**Job**
Tally the lines of the material that carry the word "internationaler". Give no more than the number.

**Records for the exercise**
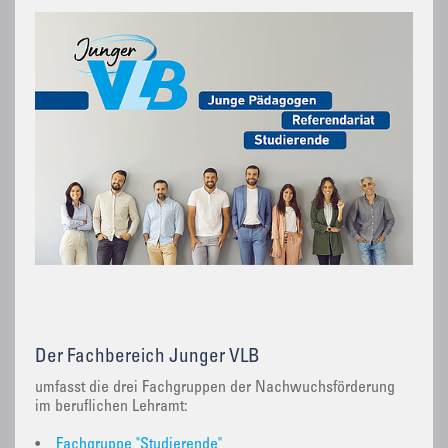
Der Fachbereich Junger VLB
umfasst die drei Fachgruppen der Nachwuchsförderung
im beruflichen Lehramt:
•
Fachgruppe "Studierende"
---
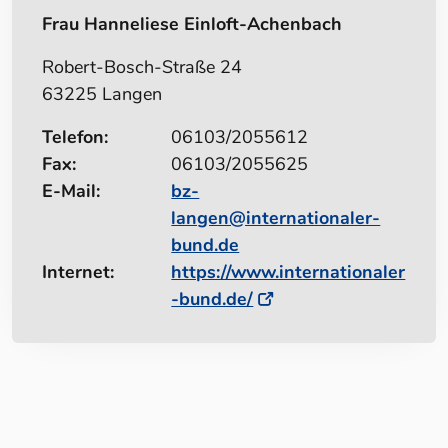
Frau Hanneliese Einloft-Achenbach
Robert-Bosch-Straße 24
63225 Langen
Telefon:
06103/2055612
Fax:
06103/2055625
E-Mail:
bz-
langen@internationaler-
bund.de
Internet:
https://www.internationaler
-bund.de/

**Answer space**
2